One example of a library used for this purpose is Hpricot for Ruby, which is one of the better-architected HTML parsers used for screen scraping.
You have an HTML page that contains some data you want. What you do is you write a program that will fetch that web page and attempt to extract that data. This can be done with XML parsers, but for simple applications I prefer to use regular expressions to match a specific spot in the HTML and extract the necessary data. Sometimes it can be tricky to create a good regular expression, though, because the surrounding HTML appears multiple times in the document. You always want to match a unique item as close as you can to the data you need.
Screen scraping is what you do when nobody's provided you with a reasonable machine-readable interface. It's hard to write, and brittle.
Not quite true. I don't think I'm exaggerating when I say that most developers do not have enough experience to write decents APIs. I've worked with screen scraping companies and often the APIs are so problematic (ranging from cryptic errors to bad results) and often don't give the full functionality that the website provides that it can be better to screen scrape (web scrape if you will). The extranet/website portals are used my more customers/brokers than API clients and thus are better supported. In big companies changes to extranet portals etc.. are infrequent, usually because it was originally outsourced and now its just maintained. I refer more to screen scraping where the output is tailored, e.g. a flight on particular route and time, an insurance quote, a shipping quote etc..

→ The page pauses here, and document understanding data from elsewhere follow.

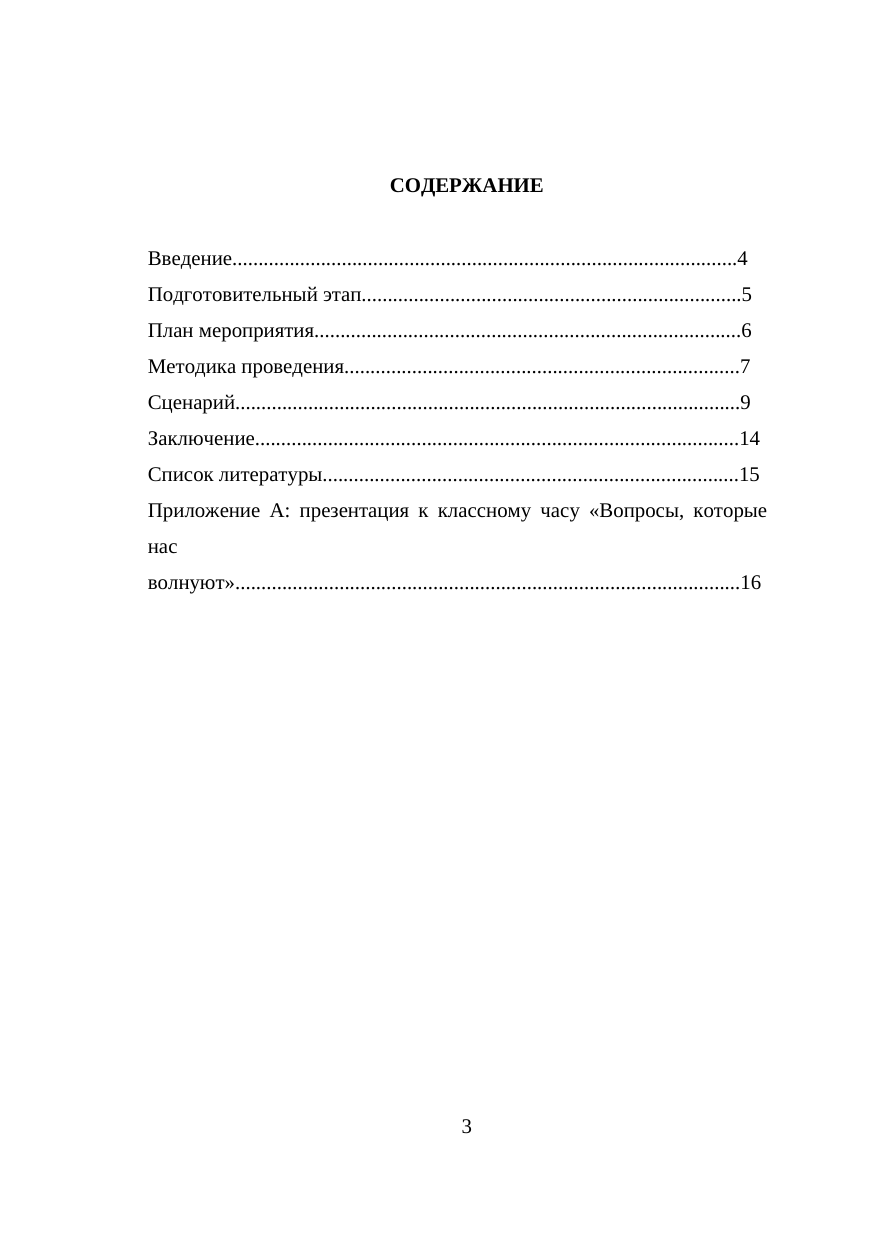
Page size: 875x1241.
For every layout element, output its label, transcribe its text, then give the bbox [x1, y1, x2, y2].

text СОДЕРЖАНИЕ [118, 173, 815, 197]
text Приложение А: презентация к классному часу «Вопросы, которые нас волнуют».................................................................................................16 [148, 498, 768, 594]
text Сценарий.................................................................................................9 [148, 389, 815, 414]
text Методика проведения............................................................................7 [148, 353, 815, 378]
text Введение.................................................................................................4 [148, 245, 815, 269]
text Заключение.............................................................................................14 [148, 426, 815, 450]
text Подготовительный этап.........................................................................5 [148, 281, 815, 306]
text План мероприятия..................................................................................6 [148, 317, 815, 342]
text Список литературы................................................................................15 [148, 462, 782, 486]
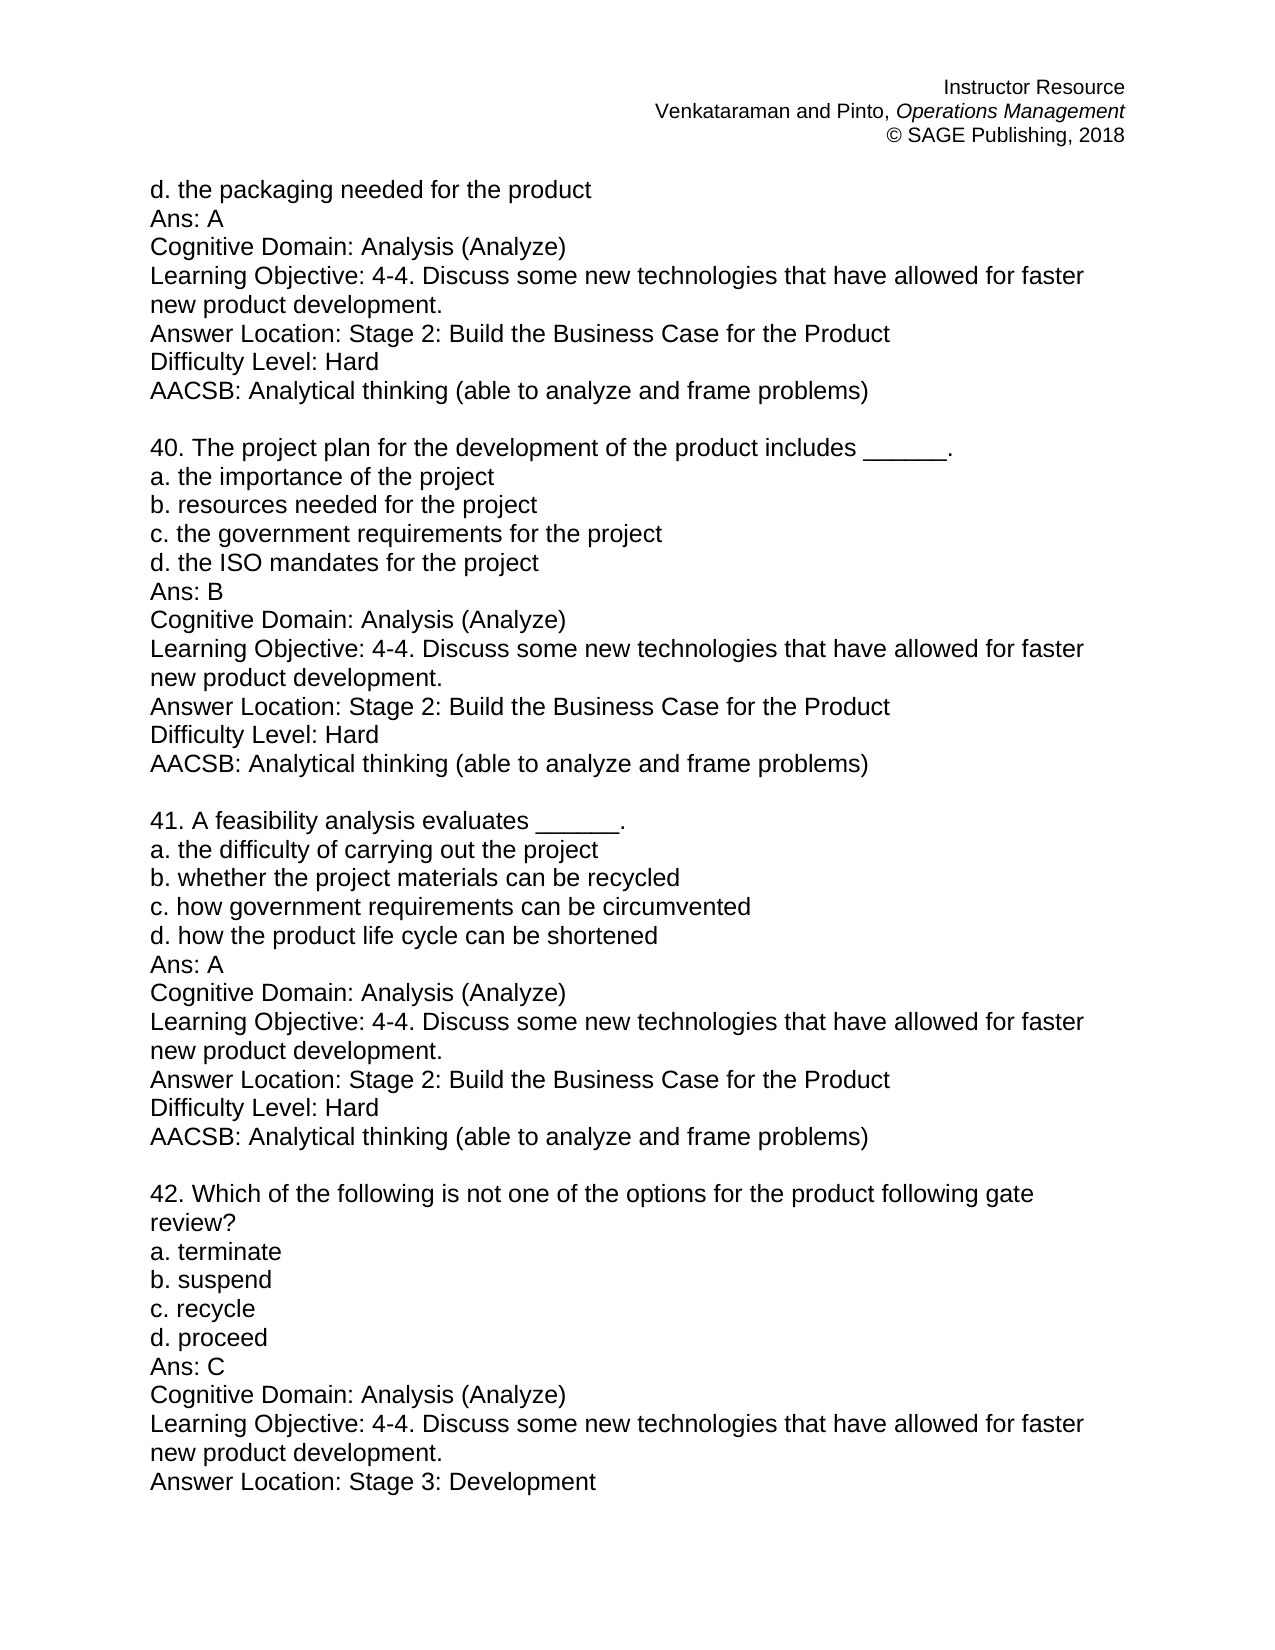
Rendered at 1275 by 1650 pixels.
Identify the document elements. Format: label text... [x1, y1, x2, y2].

text b. whether the project materials can be recycled [150, 863, 1125, 892]
text a. terminate [150, 1236, 1125, 1265]
text Ans: C [150, 1351, 1125, 1380]
text Cognitive Domain: Analysis (Analyze) [150, 978, 1125, 1007]
text AACSB: Analytical thinking (able to analyze and frame problems) [150, 376, 1125, 405]
text Cognitive Domain: Analysis (Analyze) [150, 1380, 1125, 1409]
text b. resources needed for the project [150, 490, 1125, 519]
text Ans: A [150, 204, 1125, 232]
text c. the government requirements for the project [150, 519, 1125, 548]
text d. proceed [150, 1323, 1125, 1351]
text Learning Objective: 4-4. Discuss some new technologies that have allowed for faster new product development. [150, 261, 1125, 319]
text Difficulty Level: Hard [150, 1093, 1125, 1122]
text d. the packaging needed for the product [150, 175, 1125, 204]
text Answer Location: Stage 3: Development [150, 1466, 1125, 1495]
text Ans: B [150, 577, 1125, 605]
text Cognitive Domain: Analysis (Analyze) [150, 232, 1125, 261]
text 41. A feasibility analysis evaluates ______. [150, 806, 1125, 835]
text AACSB: Analytical thinking (able to analyze and frame problems) [150, 1122, 1125, 1151]
text d. how the product life cycle can be shortened [150, 921, 1125, 950]
text Difficulty Level: Hard [150, 347, 1125, 376]
text Learning Objective: 4-4. Discuss some new technologies that have allowed for faster new product development. [150, 1409, 1125, 1466]
text Ans: A [150, 950, 1125, 978]
text Difficulty Level: Hard [150, 720, 1125, 749]
text c. how government requirements can be circumvented [150, 892, 1125, 921]
text c. recycle [150, 1294, 1125, 1323]
text Learning Objective: 4-4. Discuss some new technologies that have allowed for faster new product development. [150, 1007, 1125, 1065]
text d. the ISO mandates for the project [150, 548, 1125, 577]
text Answer Location: Stage 2: Build the Business Case for the Product [150, 692, 1125, 720]
text Answer Location: Stage 2: Build the Business Case for the Product [150, 1065, 1125, 1093]
text b. suspend [150, 1265, 1125, 1294]
text Learning Objective: 4-4. Discuss some new technologies that have allowed for faster new product development. [150, 634, 1125, 692]
text 40. The project plan for the development of the product includes ______. [150, 433, 1125, 462]
text a. the difficulty of carrying out the project [150, 835, 1125, 863]
text Answer Location: Stage 2: Build the Business Case for the Product [150, 319, 1125, 347]
text 42. Which of the following is not one of the options for the product following gate review? [150, 1179, 1125, 1236]
text AACSB: Analytical thinking (able to analyze and frame problems) [150, 749, 1125, 778]
text a. the importance of the project [150, 462, 1125, 490]
text Cognitive Domain: Analysis (Analyze) [150, 605, 1125, 634]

In terms of doing it, it can be as simple as web client to pull the page contents into a string and using a series of regular expressions to extract the information you want.
string pageContents = new WebClient("www.stackoverflow.com").DownloadString();
int numberOfPosts = // regex match
Obviously in a large scale environment you'd be writing more robust code than the above.
A screen scraper downloads the html
page, and pulls out the data
interested either by searching for
known tokens or parsing it as XML or
some such.
That is cleaner approach than regex... in theory.., however in practice its not quite as easy, given that most documents will need normalized to XHTML before you can XPath through it, in the end we found the fine tuned regular expressions were more practical.